Write out every one of the lines below exactly, leaving the pictures out of your answer.
□ □ □ □
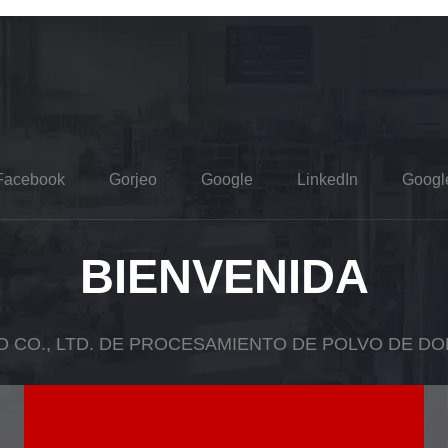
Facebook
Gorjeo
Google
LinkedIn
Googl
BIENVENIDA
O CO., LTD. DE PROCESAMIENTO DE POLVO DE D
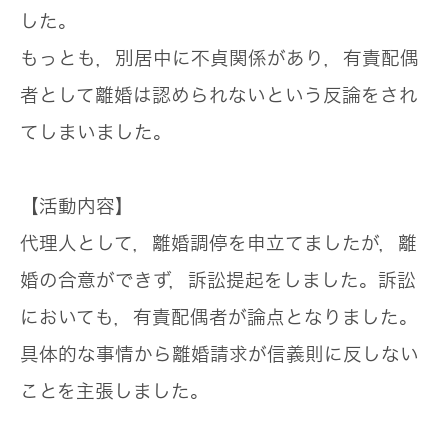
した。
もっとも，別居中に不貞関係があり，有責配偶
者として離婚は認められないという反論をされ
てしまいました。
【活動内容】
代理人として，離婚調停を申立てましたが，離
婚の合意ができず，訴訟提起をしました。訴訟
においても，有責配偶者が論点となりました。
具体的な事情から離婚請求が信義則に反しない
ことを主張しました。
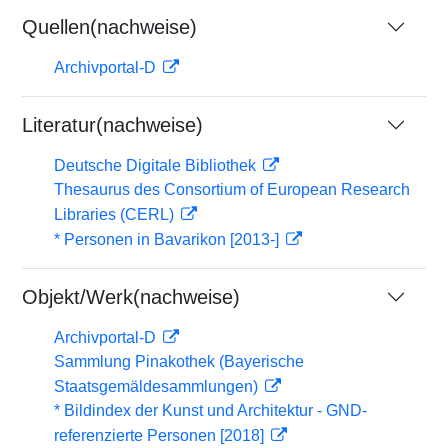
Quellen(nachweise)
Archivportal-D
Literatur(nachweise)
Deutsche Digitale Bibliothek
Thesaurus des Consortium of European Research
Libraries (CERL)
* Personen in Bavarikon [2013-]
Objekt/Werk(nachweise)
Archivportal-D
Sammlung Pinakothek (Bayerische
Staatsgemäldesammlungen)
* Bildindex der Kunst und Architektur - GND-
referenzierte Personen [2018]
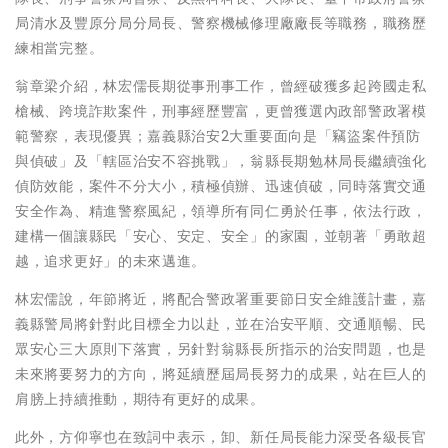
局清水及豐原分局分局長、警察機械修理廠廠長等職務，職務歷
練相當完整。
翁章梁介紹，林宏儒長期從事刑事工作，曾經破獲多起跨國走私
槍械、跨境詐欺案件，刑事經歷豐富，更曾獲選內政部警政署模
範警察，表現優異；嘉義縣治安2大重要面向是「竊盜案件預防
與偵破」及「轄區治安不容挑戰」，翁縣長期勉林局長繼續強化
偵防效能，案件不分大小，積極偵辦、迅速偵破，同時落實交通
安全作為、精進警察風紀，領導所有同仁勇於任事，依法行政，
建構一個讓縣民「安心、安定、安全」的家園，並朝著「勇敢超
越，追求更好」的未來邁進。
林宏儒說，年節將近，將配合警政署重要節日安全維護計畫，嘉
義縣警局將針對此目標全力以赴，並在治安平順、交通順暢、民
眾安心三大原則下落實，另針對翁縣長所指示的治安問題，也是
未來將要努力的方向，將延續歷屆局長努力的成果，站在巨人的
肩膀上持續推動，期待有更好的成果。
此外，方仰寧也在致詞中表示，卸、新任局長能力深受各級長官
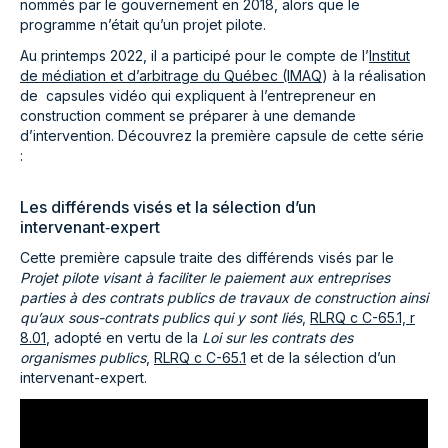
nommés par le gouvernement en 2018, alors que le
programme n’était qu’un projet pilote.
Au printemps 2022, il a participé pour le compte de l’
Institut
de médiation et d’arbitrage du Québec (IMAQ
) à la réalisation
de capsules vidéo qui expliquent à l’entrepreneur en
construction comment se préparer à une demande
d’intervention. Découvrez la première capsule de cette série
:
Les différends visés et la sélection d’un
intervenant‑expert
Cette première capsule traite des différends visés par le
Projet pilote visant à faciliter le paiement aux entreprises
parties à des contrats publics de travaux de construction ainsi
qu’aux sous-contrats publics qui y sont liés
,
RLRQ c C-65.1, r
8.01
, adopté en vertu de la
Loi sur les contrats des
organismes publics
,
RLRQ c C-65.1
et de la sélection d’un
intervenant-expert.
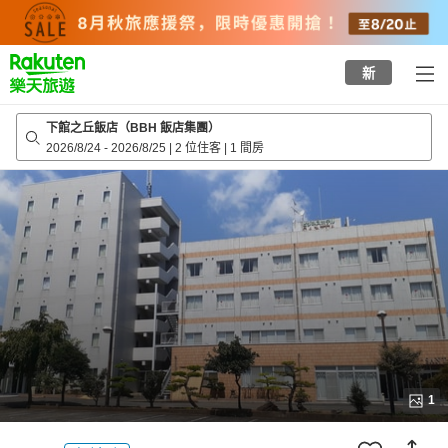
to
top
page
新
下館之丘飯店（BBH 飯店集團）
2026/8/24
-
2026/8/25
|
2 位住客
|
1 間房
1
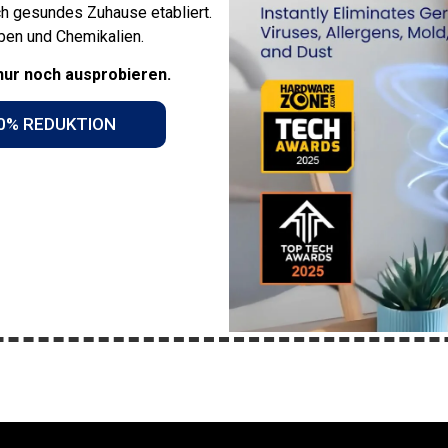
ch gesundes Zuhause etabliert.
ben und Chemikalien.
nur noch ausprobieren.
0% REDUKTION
□ □ □ □
◆ Task result
Facebook
Gorjeo
Google
LinkedIn
Googl
BIENVENIDA
O CO., LTD. DE PROCESAMIENTO DE POLVO DE D
した。
もっとも，別居中に不貞関係があり，有責配偶
者として離婚は認められないという反論をされ
てしまいました。
【活動内容】
代理人として，離婚調停を申立てましたが，離
婚の合意ができず，訴訟提起をしました。訴訟
においても，有責配偶者が論点となりました。
具体的な事情から離婚請求が信義則に反しない
ことを主張しました。
Quellen(nachweise)
Archivportal-D
Literatur(nachweise)
Deutsche Digitale Bibliothek
Thesaurus des Consortium of European Research
Libraries (CERL)
* Personen in Bavarikon [2013-]
Objekt/Werk(nachweise)
Archivportal-D
Sammlung Pinakothek (Bayerische
Staatsgemäldesammlungen)
* Bildindex der Kunst und Architektur - GND-
referenzierte Personen [2018]
局清水及豐原分局分局長、警察機械修理廠廠長等職務，職務歷
練相當完整。
翁章梁介紹，林宏儒長期從事刑事工作，曾經破獲多起跨國走私
槍械、跨境詐欺案件，刑事經歷豐富，更曾獲選內政部警政署模
範警察，表現優異；嘉義縣治安2大重要面向是「竊盜案件預防
與偵破」及「轄區治安不容挑戰」，翁縣長期勉林局長繼續強化
偵防效能，案件不分大小，積極偵辦、迅速偵破，同時落實交通
安全作為、精進警察風紀，領導所有同仁勇於任事，依法行政，
建構一個讓縣民「安心、安定、安全」的家園，並朝著「勇敢超
越，追求更好」的未來邁進。
林宏儒說，年節將近，將配合警政署重要節日安全維護計畫，嘉
義縣警局將針對此目標全力以赴，並在治安平順、交通順暢、民
眾安心三大原則下落實，另針對翁縣長所指示的治安問題，也是
未來將要努力的方向，將延續歷屆局長努力的成果，站在巨人的
肩膀上持續推動，期待有更好的成果。
此外，方仰寧也在致詞中表示，卸、新任局長能力深受各級長官
nommés par le gouvernement en 2018, alors que le
programme n’était qu’un projet pilote.
Au printemps 2022, il a participé pour le compte de l’
Institut
de médiation et d’arbitrage du Québec (IMAQ
) à la réalisation
de capsules vidéo qui expliquent à l’entrepreneur en
construction comment se préparer à une demande
d’intervention. Découvrez la première capsule de cette série
:
Les différends visés et la sélection d’un
intervenant‑expert
Cette première capsule traite des différends visés par le
Projet pilote visant à faciliter le paiement aux entreprises
parties à des contrats publics de travaux de construction ainsi
qu’aux sous-contrats publics qui y sont liés
,
RLRQ c C-65.1, r
8.01
, adopté en vertu de la
Loi sur les contrats des
organismes publics
,
RLRQ c C-65.1
et de la sélection d’un
intervenant-expert.
to
top
page
新
下館之丘飯店（BBH 飯店集團）
2026/8/24
-
2026/8/25
|
2 位住客
|
1 間房
1
ch gesundes Zuhause etabliert.
ben und Chemikalien.
nur noch ausprobieren.
0% REDUKTION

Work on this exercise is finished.